The fix is boring: define what decision the run needs to inform, keep the report template tight, mark confidence explicitly, and force the synthesis to answer the original questions.
The brief
Don't start by asking for 50 or 100 systems unless you have a reason. Start with 8–12 systems and one decision that matters.
You don't need to write the brief from scratch. Start with the rough idea and let the model turn it into a structured brief. Something like:
I'm evaluating background job frameworks for a Rails app that currently
uses Sidekiq. We're hitting scaling issues and I want to know what else
is out there. I care about Redis dependency, horizontal scaling, job
prioritization, dead letter handling, and whether it plays well with
Kubernetes. I'd also like to know what non-Ruby ecosystems use — Go
and Rust job systems might have patterns worth stealing.
Turn this into a research brief. Define the objective, list 10–15
systems to research (include 2–3 from adjacent ecosystems), write
the per-system report template, and define the synthesis questions
this research should answer.
The model is good at structuring your thinking. It will identify systems you forgot, suggest comparison dimensions you didn't think of, and produce a template that covers the right ground. Review the brief, adjust it, then use it to dispatch the actual research agents.
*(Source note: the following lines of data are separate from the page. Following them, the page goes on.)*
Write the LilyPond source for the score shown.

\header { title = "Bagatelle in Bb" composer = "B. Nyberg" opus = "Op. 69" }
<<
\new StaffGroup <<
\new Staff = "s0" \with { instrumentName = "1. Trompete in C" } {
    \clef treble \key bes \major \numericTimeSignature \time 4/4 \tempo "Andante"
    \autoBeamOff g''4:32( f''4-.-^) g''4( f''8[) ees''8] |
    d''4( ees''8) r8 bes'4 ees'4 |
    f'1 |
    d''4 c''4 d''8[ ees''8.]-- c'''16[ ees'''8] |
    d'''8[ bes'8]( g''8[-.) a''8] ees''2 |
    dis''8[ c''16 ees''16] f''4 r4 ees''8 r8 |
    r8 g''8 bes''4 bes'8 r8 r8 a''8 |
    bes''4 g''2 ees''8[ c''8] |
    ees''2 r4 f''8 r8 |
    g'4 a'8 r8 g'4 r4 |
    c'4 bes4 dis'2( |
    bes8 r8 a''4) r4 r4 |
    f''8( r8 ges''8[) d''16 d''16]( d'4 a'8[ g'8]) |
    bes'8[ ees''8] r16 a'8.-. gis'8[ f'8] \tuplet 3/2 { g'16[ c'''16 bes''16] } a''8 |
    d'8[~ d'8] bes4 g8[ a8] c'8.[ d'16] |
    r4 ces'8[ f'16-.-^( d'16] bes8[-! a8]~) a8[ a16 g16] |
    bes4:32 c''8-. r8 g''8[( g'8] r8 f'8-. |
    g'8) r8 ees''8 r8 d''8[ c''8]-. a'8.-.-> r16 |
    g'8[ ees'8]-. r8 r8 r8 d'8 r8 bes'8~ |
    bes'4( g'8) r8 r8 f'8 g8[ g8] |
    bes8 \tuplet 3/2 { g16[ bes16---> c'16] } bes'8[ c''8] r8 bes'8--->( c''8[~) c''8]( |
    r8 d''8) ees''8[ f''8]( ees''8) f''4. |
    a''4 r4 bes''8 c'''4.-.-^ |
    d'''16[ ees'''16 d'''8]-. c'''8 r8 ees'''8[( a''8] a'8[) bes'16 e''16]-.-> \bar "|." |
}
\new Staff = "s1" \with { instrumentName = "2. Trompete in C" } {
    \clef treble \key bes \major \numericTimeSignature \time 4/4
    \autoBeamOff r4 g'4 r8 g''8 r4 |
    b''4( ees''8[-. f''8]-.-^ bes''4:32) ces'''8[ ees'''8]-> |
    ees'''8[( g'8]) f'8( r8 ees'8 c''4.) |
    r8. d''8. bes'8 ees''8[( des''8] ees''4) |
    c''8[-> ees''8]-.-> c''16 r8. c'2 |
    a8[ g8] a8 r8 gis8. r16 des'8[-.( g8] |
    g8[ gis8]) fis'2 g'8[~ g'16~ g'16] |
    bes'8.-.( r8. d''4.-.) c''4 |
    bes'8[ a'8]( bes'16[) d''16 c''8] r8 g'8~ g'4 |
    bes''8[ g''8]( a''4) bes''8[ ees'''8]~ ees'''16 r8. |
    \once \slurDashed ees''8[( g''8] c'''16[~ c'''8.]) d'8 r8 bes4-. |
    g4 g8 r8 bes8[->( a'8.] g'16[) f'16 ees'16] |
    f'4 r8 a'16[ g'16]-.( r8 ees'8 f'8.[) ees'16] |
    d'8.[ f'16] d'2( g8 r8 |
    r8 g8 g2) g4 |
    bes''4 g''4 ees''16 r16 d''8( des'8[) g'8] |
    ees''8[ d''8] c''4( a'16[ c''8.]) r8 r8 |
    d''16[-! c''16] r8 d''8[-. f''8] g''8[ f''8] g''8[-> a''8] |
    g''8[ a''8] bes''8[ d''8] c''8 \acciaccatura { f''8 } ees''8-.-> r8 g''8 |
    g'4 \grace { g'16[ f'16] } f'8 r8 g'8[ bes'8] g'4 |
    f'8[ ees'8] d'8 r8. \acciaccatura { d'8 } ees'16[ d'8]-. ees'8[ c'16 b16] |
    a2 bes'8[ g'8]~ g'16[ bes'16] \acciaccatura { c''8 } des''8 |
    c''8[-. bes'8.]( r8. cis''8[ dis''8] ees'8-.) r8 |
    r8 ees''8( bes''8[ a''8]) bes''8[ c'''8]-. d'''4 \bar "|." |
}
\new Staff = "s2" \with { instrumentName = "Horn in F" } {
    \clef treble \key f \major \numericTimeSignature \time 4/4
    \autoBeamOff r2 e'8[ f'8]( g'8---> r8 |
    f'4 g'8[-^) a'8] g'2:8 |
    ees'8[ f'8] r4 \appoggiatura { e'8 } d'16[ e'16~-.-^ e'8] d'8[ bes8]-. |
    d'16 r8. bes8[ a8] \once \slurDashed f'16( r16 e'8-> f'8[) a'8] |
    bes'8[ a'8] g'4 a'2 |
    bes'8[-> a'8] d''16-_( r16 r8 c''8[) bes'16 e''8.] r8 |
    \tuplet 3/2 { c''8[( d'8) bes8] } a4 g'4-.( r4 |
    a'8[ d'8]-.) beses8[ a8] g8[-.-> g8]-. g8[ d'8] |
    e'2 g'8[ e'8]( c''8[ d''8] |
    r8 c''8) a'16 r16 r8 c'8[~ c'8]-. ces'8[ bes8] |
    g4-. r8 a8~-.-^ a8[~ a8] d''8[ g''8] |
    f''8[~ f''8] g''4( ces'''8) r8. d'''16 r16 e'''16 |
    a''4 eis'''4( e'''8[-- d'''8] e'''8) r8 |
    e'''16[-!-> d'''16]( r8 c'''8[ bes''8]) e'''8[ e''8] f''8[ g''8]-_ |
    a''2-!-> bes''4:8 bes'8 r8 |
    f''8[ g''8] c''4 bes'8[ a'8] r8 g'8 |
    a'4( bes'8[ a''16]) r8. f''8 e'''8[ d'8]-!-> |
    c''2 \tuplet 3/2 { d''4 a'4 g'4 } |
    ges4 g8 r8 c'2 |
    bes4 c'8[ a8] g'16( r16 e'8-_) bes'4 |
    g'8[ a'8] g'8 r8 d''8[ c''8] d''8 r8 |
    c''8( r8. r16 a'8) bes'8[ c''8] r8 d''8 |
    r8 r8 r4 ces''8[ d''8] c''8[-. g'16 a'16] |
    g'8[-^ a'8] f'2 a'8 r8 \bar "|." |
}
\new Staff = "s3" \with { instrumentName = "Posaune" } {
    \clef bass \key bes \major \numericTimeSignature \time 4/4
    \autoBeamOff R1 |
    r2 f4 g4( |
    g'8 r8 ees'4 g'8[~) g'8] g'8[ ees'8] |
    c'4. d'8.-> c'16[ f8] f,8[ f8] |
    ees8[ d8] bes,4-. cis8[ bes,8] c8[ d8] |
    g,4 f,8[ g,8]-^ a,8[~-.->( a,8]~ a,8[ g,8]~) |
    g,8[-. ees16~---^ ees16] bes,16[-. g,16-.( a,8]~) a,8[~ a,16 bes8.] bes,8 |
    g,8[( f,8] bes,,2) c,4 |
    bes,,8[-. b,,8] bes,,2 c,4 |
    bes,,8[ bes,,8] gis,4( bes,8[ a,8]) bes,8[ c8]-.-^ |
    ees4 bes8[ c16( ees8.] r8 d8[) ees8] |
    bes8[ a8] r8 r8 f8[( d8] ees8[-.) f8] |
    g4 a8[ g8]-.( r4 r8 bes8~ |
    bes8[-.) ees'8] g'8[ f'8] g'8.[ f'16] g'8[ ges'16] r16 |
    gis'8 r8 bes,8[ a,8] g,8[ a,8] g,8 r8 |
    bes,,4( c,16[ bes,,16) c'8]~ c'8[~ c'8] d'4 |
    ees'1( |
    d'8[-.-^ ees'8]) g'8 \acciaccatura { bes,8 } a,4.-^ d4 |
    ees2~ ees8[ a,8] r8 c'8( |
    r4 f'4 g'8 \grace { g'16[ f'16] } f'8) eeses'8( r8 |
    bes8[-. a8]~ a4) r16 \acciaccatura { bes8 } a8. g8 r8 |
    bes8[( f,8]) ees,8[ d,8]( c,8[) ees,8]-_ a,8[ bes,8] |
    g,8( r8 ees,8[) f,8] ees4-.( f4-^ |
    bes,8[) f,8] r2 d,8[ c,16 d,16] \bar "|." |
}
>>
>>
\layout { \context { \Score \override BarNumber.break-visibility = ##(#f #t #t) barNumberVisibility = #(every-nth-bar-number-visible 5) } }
The two-pass approach — rough idea, then structured brief, then parallel research — is faster than trying to write the perfect brief yourself. The brief doesn't need to be perfect anyway. It needs to be specific enough that every report covers the same ground and the synthesis has clear questions to answer.
Then dispatch the agents in parallel. The workflow doesn't demand your full attention while it runs. You spend the energy up front defining what good collection looks like, then come back later to a pile of material worth thinking about.
One thing I learned after a few runs: always include 2–3 systems from adjacent domains, not just direct competitors. Sometimes the most useful patterns don't come from your category — they come from a neighboring one that's had to solve a similar problem under different constraints. The vector database research benefited from including general-purpose databases with vector extensions alongside purpose-built vector stores. The contrast was where the interesting insights lived.
If the run ends with "interesting notes" and no decision surface, it wasn't done yet.
The bar
Asking "what's the best tool?" produces polished mush. Asking for 50 structured reports produces something you can actually reason about.
I kept doing it because it turned research into something operational. Fifteen research repos, each with the same structure: per-system reports, comparison artifacts, synthesis documents. Not profound. Not magical. Just more useful than "top 10 tools in 2026."
The bar is simple: does the output help you make a decision you couldn't make before? A ranked list of names doesn't clear that bar. A folder with 50 structured reports and a filterable comparison matrix does. The difference is entirely in whether you asked for an opinion or asked for the work.
The research skill I use for this workflow is available as a gist. Drop it in ~/.claude/skills/agentic-research/SKILL.md and it'll trigger automatically when you ask Claude Code to research multiple systems.